While our hypothesis was that clients would prefer the predictable nature of fixed monthly billing, the reality is that many small business owners experience sticker shock when seeing a monthly sum and are psychologically more open to paying by the hour for “just what they need.” This has negatively impacted us during the sales process when going up against firms who simply quote hourly rates and inevitably low-ball their estimated number of hours.

Ultimately these competitors end up spending as many or more hours to deliver the service as SmartBooks at comparable hourly rates and at a comparable ultimate cost to the client. The difference is our competitor has won the business and we have lost the business. Meanwhile, the client has made a buying decision based on erroneous cost estimates rather than based on which firm is best suited to meet their needs. 

Changing Landscape Highlights Need for Change to Pricing Model

During my time at SmartBooks, there have been some key changes to the outsourced bookkeeping and accounting landscape that highlight that the time for reconsidering the pricing model is now.

The emergence of a true cloud-based accounting tech stack coupled with a supply of inexpensive international bookkeeping and accounting resources means that client work can be fulfilled from anywhere. However, many firms have been reluctant to tap into international resources for fear of client pushback.

With the transparency that comes with hourly billing, clients can make their own decision on whether they’re comfortable with a division of labor whereby international team-members perform the bulk of routine bookkeeping work at a cost-effective price while domestic resources supervise that work and provide value-added thought leadership more in line with their higher hourly rate. And, if clients decide they want their work performed entirely by domestic staff, they can opt for that higher priced option in an eyes-wide-open fashion.

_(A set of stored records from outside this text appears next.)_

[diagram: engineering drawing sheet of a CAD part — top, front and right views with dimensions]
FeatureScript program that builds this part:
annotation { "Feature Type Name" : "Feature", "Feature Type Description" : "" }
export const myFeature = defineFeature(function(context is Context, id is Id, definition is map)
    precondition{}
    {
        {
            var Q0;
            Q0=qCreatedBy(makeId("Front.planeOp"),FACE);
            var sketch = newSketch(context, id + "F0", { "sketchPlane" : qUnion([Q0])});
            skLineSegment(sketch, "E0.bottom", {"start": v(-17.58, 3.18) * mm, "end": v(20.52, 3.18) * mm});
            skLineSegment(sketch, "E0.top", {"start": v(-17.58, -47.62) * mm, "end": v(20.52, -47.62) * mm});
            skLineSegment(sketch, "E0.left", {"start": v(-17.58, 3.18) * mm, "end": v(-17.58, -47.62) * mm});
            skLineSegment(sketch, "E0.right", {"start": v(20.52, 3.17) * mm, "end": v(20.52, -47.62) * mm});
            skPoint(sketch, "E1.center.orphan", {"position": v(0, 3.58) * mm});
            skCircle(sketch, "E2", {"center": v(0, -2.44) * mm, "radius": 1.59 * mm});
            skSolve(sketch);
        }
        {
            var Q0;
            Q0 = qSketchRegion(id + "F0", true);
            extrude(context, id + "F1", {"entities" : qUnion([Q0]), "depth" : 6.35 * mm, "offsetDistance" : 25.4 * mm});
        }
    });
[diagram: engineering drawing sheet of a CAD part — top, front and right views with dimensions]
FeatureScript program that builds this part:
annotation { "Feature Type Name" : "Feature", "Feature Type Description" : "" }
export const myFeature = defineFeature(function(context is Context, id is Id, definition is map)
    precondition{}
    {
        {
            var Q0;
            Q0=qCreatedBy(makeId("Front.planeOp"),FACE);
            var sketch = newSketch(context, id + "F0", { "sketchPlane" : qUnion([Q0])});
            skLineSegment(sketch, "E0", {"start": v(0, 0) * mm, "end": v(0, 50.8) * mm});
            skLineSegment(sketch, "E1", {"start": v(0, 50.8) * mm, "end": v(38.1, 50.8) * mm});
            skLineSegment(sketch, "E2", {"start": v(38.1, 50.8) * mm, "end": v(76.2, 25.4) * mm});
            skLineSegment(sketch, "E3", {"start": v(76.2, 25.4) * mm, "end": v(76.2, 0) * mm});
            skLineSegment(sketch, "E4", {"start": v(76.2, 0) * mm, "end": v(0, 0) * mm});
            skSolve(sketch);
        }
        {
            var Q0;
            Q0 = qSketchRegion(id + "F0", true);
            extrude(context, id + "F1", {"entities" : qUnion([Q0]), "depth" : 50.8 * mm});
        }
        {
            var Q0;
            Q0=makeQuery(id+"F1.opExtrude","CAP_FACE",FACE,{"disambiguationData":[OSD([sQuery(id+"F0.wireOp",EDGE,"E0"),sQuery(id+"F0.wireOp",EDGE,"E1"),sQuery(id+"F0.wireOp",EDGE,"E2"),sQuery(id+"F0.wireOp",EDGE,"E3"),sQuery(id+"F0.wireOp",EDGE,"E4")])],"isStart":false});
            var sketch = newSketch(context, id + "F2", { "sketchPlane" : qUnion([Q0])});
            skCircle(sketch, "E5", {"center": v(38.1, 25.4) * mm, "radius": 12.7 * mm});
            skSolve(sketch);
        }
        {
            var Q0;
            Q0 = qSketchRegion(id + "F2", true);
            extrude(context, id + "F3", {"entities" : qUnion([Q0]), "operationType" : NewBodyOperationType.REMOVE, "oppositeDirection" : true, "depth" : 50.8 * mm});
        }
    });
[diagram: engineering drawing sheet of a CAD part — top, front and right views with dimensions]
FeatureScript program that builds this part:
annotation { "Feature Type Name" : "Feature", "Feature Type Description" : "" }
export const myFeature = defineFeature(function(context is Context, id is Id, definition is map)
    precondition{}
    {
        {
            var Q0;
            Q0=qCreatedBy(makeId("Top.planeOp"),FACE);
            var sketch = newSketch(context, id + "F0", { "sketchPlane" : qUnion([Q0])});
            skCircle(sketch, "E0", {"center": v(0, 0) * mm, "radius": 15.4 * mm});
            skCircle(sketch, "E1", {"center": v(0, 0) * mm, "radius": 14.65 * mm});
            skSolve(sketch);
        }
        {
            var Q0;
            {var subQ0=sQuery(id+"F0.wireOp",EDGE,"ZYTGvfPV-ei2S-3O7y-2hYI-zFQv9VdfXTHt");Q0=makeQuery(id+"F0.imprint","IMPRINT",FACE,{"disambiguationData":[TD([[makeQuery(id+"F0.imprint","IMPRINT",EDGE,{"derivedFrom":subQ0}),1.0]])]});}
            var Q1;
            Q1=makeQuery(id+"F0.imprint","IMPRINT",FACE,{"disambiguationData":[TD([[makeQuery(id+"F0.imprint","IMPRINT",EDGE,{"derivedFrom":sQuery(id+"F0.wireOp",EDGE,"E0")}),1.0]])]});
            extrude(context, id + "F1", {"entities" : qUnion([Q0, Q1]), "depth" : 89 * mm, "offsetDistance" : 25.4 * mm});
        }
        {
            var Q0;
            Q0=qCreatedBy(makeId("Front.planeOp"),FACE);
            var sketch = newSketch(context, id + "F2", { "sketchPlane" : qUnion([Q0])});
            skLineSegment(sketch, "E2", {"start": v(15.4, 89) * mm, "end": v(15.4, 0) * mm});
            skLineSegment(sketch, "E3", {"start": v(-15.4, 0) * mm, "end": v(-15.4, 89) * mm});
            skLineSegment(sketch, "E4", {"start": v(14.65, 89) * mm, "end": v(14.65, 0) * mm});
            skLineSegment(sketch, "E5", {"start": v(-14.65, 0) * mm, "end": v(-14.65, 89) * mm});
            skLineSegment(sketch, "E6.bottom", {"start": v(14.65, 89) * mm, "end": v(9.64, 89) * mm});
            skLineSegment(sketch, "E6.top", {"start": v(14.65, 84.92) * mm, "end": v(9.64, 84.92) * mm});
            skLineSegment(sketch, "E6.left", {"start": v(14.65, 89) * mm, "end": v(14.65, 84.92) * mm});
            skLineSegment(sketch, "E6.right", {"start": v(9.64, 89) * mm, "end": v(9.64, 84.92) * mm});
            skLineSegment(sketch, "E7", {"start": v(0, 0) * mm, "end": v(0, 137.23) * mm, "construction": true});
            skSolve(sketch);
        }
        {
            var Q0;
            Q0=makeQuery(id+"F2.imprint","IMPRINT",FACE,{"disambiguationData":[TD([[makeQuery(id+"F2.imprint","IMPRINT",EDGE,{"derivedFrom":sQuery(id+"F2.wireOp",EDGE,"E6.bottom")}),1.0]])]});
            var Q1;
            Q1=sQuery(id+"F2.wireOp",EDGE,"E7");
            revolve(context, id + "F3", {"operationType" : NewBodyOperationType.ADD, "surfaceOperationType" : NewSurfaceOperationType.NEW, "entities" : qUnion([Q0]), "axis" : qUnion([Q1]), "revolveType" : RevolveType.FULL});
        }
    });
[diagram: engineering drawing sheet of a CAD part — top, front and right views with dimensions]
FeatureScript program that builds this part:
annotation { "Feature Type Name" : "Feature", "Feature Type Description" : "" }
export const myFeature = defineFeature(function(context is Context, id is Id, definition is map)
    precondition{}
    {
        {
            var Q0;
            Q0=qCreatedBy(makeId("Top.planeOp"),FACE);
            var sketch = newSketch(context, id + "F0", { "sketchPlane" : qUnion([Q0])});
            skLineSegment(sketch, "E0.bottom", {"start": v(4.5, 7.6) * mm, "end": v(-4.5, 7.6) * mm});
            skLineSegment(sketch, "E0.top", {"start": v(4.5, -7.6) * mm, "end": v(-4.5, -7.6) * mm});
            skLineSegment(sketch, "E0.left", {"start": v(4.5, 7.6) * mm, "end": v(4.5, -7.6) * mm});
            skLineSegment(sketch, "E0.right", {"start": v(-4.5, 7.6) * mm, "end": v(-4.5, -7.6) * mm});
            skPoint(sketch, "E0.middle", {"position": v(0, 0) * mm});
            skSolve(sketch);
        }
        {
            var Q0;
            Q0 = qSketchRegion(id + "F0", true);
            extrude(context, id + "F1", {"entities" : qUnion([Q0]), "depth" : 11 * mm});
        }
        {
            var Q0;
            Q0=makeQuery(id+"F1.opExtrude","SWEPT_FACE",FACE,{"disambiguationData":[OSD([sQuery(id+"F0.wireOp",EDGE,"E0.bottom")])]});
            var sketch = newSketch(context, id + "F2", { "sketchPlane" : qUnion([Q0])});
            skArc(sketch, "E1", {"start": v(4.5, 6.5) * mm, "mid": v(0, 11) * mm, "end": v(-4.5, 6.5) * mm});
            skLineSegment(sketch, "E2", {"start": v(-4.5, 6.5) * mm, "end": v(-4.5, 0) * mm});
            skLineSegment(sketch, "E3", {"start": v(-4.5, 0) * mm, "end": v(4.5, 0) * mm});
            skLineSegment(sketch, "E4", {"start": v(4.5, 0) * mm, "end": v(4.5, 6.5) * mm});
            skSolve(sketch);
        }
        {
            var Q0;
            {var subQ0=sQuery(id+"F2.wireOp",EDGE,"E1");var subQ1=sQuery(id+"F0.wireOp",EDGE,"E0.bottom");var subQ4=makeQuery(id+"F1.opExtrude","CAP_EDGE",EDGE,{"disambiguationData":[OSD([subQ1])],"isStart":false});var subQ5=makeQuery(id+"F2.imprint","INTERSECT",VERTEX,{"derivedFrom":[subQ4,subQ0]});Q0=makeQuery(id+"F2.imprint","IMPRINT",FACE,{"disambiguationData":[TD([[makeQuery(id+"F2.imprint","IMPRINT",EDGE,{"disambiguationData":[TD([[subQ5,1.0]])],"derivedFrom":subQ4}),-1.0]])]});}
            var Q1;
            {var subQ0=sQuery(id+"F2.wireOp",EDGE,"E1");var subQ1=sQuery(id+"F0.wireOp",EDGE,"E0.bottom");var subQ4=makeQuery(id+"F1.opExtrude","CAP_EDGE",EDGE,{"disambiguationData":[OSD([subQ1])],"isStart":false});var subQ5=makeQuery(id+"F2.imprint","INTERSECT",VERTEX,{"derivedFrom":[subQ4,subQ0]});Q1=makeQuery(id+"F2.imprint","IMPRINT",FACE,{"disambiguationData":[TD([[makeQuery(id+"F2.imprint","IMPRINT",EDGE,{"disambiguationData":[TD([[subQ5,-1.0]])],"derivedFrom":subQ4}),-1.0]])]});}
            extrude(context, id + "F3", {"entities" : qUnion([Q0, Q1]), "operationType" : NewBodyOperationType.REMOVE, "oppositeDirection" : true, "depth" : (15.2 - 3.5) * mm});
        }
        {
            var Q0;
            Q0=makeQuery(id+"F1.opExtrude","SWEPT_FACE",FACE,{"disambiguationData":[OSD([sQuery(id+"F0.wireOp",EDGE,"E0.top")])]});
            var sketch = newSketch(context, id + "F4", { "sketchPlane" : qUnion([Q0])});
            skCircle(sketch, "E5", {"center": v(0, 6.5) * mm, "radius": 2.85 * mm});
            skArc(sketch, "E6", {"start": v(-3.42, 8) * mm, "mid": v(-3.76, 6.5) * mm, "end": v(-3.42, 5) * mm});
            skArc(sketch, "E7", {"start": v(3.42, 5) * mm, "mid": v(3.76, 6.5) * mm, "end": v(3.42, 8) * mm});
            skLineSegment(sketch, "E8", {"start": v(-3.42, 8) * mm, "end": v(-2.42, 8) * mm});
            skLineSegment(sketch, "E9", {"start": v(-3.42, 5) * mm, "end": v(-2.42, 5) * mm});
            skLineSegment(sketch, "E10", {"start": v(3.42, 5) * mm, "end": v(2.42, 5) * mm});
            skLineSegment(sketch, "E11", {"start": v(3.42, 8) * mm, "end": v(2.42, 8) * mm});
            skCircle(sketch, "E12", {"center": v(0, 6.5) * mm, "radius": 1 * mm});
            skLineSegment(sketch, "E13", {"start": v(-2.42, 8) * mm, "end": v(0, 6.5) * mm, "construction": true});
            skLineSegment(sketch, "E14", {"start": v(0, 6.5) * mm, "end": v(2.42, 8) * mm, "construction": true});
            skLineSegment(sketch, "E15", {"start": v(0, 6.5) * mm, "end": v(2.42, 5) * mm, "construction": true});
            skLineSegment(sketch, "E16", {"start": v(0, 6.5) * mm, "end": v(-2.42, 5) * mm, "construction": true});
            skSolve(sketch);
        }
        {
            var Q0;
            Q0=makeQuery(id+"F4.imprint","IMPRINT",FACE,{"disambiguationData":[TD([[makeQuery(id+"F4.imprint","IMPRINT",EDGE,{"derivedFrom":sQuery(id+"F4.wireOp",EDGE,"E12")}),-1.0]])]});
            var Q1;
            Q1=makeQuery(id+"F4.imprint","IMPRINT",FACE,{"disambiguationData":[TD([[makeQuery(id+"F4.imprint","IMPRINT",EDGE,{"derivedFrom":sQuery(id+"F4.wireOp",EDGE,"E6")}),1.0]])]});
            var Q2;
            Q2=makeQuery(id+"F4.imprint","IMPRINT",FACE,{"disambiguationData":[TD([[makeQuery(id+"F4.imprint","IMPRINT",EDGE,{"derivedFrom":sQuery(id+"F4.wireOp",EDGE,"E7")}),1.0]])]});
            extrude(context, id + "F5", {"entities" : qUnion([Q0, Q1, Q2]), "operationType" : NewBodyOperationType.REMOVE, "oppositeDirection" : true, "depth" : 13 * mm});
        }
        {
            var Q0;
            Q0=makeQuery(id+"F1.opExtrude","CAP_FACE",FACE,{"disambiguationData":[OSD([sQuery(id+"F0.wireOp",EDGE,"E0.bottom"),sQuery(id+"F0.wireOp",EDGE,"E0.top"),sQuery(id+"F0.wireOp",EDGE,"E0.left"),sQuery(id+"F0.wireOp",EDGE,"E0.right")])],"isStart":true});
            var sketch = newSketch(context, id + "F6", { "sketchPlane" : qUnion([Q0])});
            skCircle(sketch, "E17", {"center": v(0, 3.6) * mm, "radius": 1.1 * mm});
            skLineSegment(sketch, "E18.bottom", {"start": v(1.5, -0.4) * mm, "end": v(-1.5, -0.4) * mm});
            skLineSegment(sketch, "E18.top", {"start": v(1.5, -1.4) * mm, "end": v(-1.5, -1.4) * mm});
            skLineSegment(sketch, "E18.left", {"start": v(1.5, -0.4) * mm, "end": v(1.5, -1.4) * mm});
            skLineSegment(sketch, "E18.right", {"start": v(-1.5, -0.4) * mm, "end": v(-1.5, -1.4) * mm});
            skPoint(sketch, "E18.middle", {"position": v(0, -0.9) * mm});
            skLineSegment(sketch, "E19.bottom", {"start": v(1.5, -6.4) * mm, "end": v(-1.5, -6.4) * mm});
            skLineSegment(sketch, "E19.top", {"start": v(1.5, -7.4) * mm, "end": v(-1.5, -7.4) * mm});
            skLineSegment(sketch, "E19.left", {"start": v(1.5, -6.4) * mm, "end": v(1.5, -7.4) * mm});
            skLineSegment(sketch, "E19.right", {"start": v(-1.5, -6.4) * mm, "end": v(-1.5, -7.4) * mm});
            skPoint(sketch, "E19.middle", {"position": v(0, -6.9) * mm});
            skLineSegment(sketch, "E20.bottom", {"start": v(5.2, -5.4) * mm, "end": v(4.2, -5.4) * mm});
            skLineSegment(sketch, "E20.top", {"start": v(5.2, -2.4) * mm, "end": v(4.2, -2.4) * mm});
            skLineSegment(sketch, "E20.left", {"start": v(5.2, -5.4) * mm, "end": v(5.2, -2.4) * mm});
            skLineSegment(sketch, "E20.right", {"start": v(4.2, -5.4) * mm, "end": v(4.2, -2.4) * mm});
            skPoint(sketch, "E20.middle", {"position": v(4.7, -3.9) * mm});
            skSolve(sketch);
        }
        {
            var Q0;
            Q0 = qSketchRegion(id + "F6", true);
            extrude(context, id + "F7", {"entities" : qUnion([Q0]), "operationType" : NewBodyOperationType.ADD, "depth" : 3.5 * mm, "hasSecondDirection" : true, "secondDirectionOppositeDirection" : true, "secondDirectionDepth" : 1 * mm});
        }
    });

Promise of Artificial Intelligence

Over the last several years, technologists have predicted that AI will replace traditional bookkeeping work. While reality has not yet lived up to that hype, the technology does continue to improve such that more work can be automated each year.

This fear of automation has pushed many firms to adopt a fixed monthly fee model so that if suddenly their staff was able to be 50 to 75 percent more efficient with their time by relying on technology, the firm’s revenue would not disappear in an equally sharp curve.

Perhaps there’s a combined pricing model to account for this eventuality whereby the lower-cost routine bookkeeping work that will eventually be automated is priced on a reasonable fixed monthly fee and the tasks that require more manual human intervention can be priced on an hourly basis.

So Where Does This Leave Us?

My firm is approaching our own pricing model like most CFOs would: letting the numbers guide our strategy and refining that strategy as more numbers become available. For now, we continue to bill most of our clients following a fixed monthly fee model if fixed fees keep us aligned.

Fixed fees make sense for the majority of clients, and provide an opportunity to eliminate friction and for value pricing. For clients where fixed fees do not align with actual needs and are likely to introduce friction, we introduce an hourly billing model.

For new clients likely to prefer hourly billing, we are offering them the option of transparent hourly billing, while still providing them visibility into what we anticipate their monthly costs to be.